Data under study
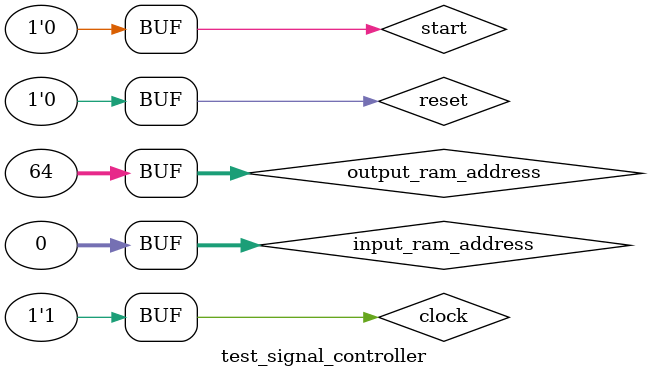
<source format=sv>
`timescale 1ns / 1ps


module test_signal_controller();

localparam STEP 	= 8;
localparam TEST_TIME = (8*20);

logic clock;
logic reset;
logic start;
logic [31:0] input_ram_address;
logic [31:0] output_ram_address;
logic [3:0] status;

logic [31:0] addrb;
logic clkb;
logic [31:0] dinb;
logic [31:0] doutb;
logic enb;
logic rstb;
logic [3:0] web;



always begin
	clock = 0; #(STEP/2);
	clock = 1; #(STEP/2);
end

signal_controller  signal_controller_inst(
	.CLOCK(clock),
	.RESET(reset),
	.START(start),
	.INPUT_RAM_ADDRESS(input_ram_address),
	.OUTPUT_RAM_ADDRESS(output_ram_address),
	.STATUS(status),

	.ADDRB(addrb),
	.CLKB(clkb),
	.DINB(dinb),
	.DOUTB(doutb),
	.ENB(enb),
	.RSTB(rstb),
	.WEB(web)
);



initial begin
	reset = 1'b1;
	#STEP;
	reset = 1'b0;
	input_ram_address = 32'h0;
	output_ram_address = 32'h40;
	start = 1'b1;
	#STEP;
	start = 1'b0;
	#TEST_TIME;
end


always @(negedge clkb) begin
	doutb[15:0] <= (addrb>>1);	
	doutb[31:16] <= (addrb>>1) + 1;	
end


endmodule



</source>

* * *

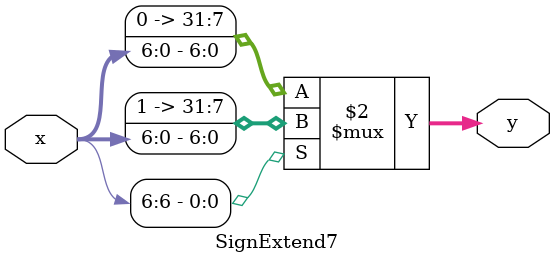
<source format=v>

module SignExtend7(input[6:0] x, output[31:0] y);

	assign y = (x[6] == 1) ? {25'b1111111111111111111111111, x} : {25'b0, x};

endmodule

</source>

To do
In the data above, find each line where the string "localparam" appears, then copy it.

Response area
localparam STEP 	= 8;
localparam TEST_TIME = (8*20);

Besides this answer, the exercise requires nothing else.